2021-11-10T12:02:13.181Z


The pressure on German car manufacturers is growing. In Glasgow, almost 30 countries agreed to put an end to vehicles with internal combustion engines. Germany is against it - for surprising reasons.


The pressure on German car manufacturers is growing.

In Glasgow, almost 30 countries agreed to put an end to vehicles with internal combustion engines.

Germany is against it - for surprising reasons.

Glasgow - At the World Climate Summit *, around 30 countries and leading global vehicle manufacturers agreed to end the sale of cars with combustion engines by 2040.

In developed markets, the combustion engine phase-out should succeed by 2035, according to an initiative of the British conference presidency.

In addition to Great Britain, the signatories also include EU countries such as Denmark, Austria and Poland as well as Israel and Canada.

States such as California and cities such as Barcelona, ​​Florence and New York are also involved.

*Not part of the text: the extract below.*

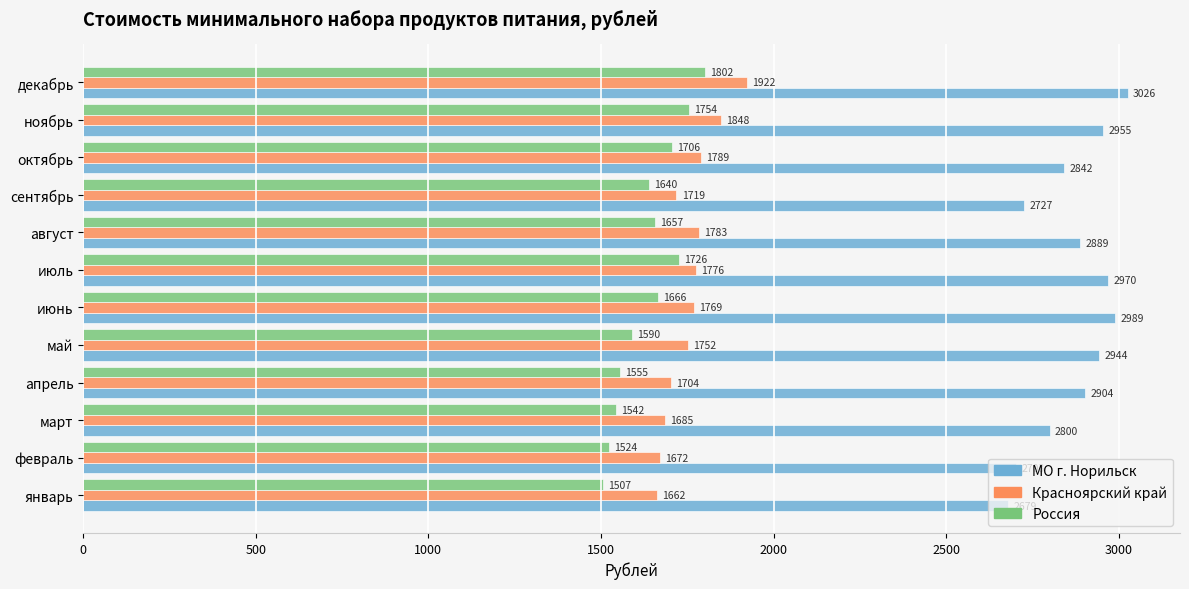

At which label is Красноярский край closest to 1792?

октябрь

Over for combustion: Federal government considers many questions to be unanswered

Germany did not join the push against it.

The declaration will not be signed at the summit, said a spokesman for the Federal Environment Ministry on Wednesday morning.

This was "the result of the government's internal audit," it said.

There is consensus within the executive federal government that only zero-emission vehicles should be allowed by 2035, said the spokesman.

"However, there is still no consensus on a marginal aspect of the declaration, namely the question of whether e-fuels obtained from renewable energies in internal combustion engines can be part of the solution." the signatory states "not considered expedient"

No more combustion engines: Mercedes-Benz supports British initiative

Ford, Volvo and Jaguar Landrover support the initiative among car manufacturers. Mercedes-Benz has also committed to the goals. The Munich-based BMW * group, however, rejects the initiative. "We believe this is harmful to the climate," said CEO Oliver Zipse on Wednesday at a "Handelsblatt" auto forum. Even in Germany and Europe there are not enough charging stations for electric cars, and there is also not enough green electricity. If new combustion engines were to be banned, old cars would drive even longer. "Things are not thought through to the end here," said Zipse.

Climate-friendly mobility is the focus of the World Climate Conference on Wednesday.

The subject is also one of the priorities of the British COP presidency, which Prime Minister Boris Johnson summarized with the catchphrase “coal, cars, cash and trees”.

(dpa / AFP / utz) * Merkur.de is part of IPPEN.MEDIA.